Adapun dari segi hukum cerai terbagi menjadi beberapa kategori :
1. Wajib
Apabila terjadi konflik antar pasangan suami istri, lalu tidak ada jalan yang dapat ditempuh kecuali dengan mendatangkan hakim yang mengurus perkara keduanya. Jika hakim tersebut memandang bahwa perceraian lebih baik bagi mereka, maka saat itulah cerai menjadi wajib.
2. Makruh
Apabila perceraian antara suami istri yang dilakukan tanpa adanya tuntutan dan kebutuhan atau perceraian dijatuhkan kepada istri yang sholehah atau istri yang berbudi mulia.
3. Mubah
Perceraian yang dilakukan hanya karena ada kebutuhan, seperti, menceraikan istri yang tidak di cintai atau tidak di sukainya lagi sehingga suami tidak mau menyetubuhinya dan tidak memberi nafkah.
4. Sunnah
Perceraian yang dilakukan hanya pada saat istri mengabaikan perintah Allah SWT, seperti shalat, puasa, dan kewajiban lainnya. Sedangkan suami juga sudah tidak mampu memaksanya dan tidak mampu berumah tangga dengan istrinya.
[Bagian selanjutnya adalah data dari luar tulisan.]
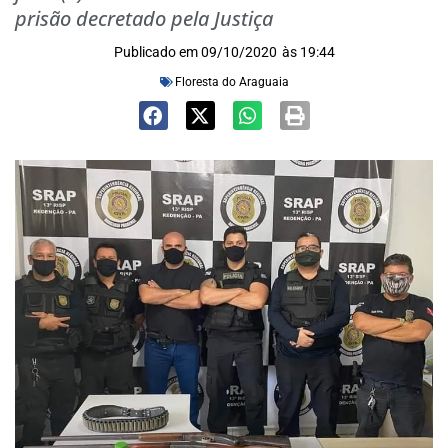
prisão decretado pela Justiça
Publicado em
09/10/2020
às
19:44
Floresta do Araguaia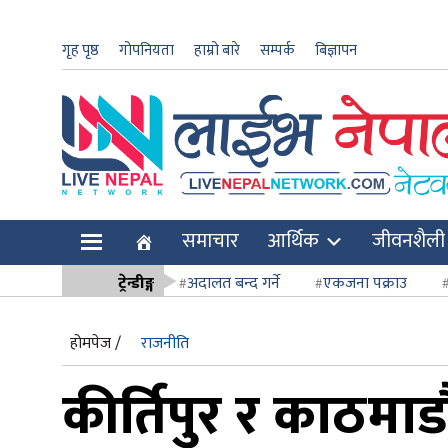
गृह पृष्ठ
गोपनियता
हाम्रो बारे
सम्पर्क
बिज्ञापन
ार
समाचार
आर्थिक
जीवनशैली
ि
ट्रेन्डीङ्ग
अदालत बन्द गर्ने
एकजना पक्राउ
सर्वोच्च अदाल
होमपेज /
राजनीति
कीर्तिपुर र काठमा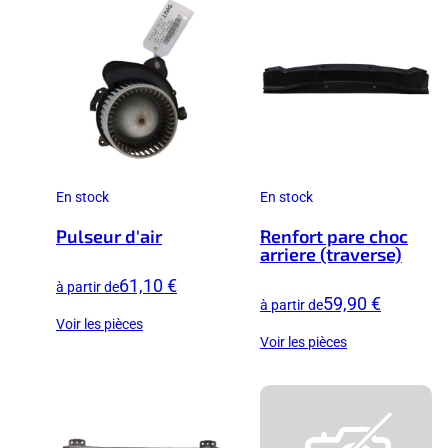
En stock
En stock
Pulseur d'air
Renfort pare choc
arriere (traverse)
61,10 €
à partir de
59,90 €
à partir de
Voir les pièces
Voir les pièces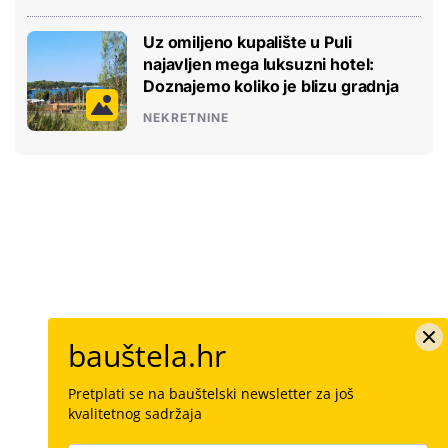
Uz omiljeno kupalište u Puli
najavljen mega luksuzni hotel:
Doznajemo koliko je blizu gradnja
NEKRETNINE
bauštela.hr
Pretplati se na bauštelski newsletter za još
kvalitetnog sadržaja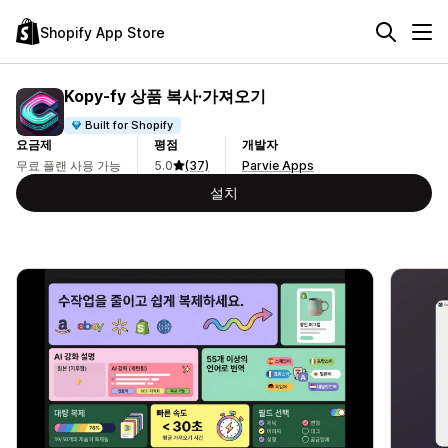
Shopify App Store
Kopy‑fy 상품 복사·가져오기
Built for Shopify
요금제
평점
개발자
무료 플랜 사용 가능
5.0
(37)
Parvie Apps
설치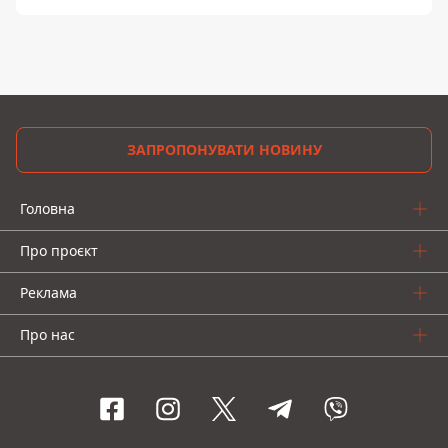
ЗАПРОПОНУВАТИ НОВИНУ
Головна
Про проєкт
Реклама
Про нас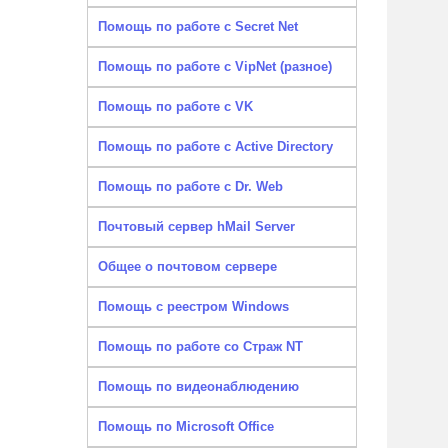
Помощь по работе с Secret Net
Помощь по работе с VipNet (разное)
Помощь по работе с VK
Помощь по работе с Active Directory
Помощь по работе с Dr. Web
Почтовый сервер hMail Server
Общее о почтовом сервере
Помощь с реестром Windows
Помощь по работе со Страж NT
Помощь по видеонаблюдению
Помощь по Microsoft Office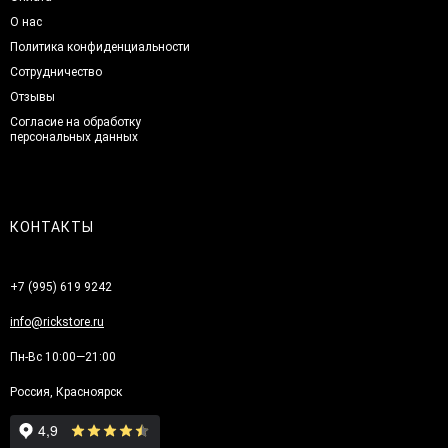
О нас
Политика конфиденциальности
Сотрудничество
Отзывы
Согласие на обработку
персональных данных
КОНТАКТЫ
+7 (995) 619 9242
info@rickstore.ru
Пн-Вс 10:00—21:00
Россия, Красноярск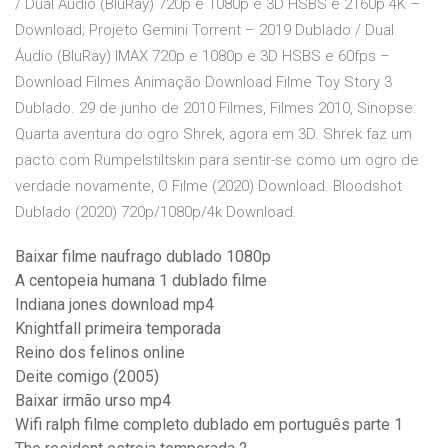
/ Dual Áudio (BluRay) 720p e 1080p e 3D HSBS e 2160p 4K –
Download; Projeto Gemini Torrent – 2019 Dublado / Dual
Áudio (BluRay) IMAX 720p e 1080p e 3D HSBS e 60fps –
Download Filmes Animação Download Filme Toy Story 3
Dublado. 29 de junho de 2010 Filmes, Filmes 2010, Sinopse:
Quarta aventura do ogro Shrek, agora em 3D. Shrek faz um
pacto com Rumpelstiltskin para sentir-se como um ogro de
verdade novamente, O Filme (2020) Download. Bloodshot
Dublado (2020) 720p/1080p/4k Download.
Baixar filme naufrago dublado 1080p
A centopeia humana 1 dublado filme
Indiana jones download mp4
Knightfall primeira temporada
Reino dos felinos online
Deite comigo (2005)
Baixar irmão urso mp4
Wifi ralph filme completo dublado em português parte 1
Menurut Imam Ahmad bahwa istri tersebut tidak patut dipertahankan karena dapat mengurangi iman suami. Dalam kondisi rumah tangga yang seperti ini
suami tidak salah bertindak keras kepada istrinya, agar ia mau menebus dirinya dengan mengembalikan maharnya untuk bercerai. Sebagaimana firman Allah SWT surat an-Nisa’ ayat 19 :
Artinya : ‚Dan janganlah kamu (suami) menghalangi mereka (istri-istri) karena kepada mereka
hendak mengambil kembali sebagian dari apa yang telah kamu berikan kepadanya, terkecuali
bila mereka melakukan perbuatan keji dengan terang-terangan.‛
5. Haram
Apabila perceraian dilakukan tanpa alasan yang dibenarkan, seperti:
Pertama : menceraikan istri yang dimadu yang tidak dipenuhi gilirannya atau menceraikannya
si suami yang sedang sakit keras dengan maksud bila ia mati, istri tidak dapat harta pusakanya.
Kedua : Menceraikan istrinya dengan cerai tiga sekaligus atau cerai satu tetapi disebut berulang kali sehingga cukup tiga kali atau lebih
Ketiga : Ketika keadaan suci yang telah disetubuhi
Keempat : Menceraikan istri ketika sedang haid atau nifas
Dari beberapa pemaparan dasar dan hukum perceraian di atas, sudah jelas betapa tinggi nilai dan kesucian Islam terhadap ikatan perkawinan, kesungguhan dalam menjaga keutuhan rumah tangga
yang telah diatur sedemikian rupa, agar mencapai keluarga harmonis, bahagia, dan sejahtera. Akan tetapi, adakalanya dalam mengarungi keutuhan rumah tangga tidak selamnya tercipta kondisi yang
harmonis, terkadang terjadi kesalahpahaman antara suami istri, salah satu pihak melalaikan kewajibannya, terlebih lagi tidak mempercayai satu sama lain. Dalam keadaan yang seperti ini diperlukan sifat arif dan bijaksana dari suami maupun istri dalam menyelesaikan permasalahan yang terjadi diantara keduanya. Namun jika berbagai cara sudah ditempuh untuk menyelesaikan masalah tersebut, dan tidak mendapatkan jalan yang terbaik, maka sebagai alternatif terakhir ajaran Islam membolehkan untuk melakukan perceraian jika hal itu memberi kemaslahatan bagi keduanya. Adapun hal-hal yang memberikan wewenang kepada suami untuk menjatuhkan cerai kepada istrinya. Hal ini dikarenakan:
1. Akad nikah dipegang oleh suami, suamilah yang menerima ijab dari pihak istri waktu dilaksanakan akad nikah.
2. Suami wajib memberi mahar kepada istrinya diwaktu akad dan dianjurkan membawa uang mut’ah (pemberian suka rela dari suami kepada istrinya) setelah suami menceraikan istrinya.
3. Suami wajib memberi nafkah istrinya pada masa perkawinannya daripula iddah apabila ia menceraikannya.
4. Perintah-perintah menceraikan dalam Al-Qu’an dan Al-Hadist banyak ditujukan kepada suami.
5. Suami lebih mengutamakan pemikiran dalam mempertimbangkan sesuatu daripada istri yang biasanya bertindak atas dasar emosi.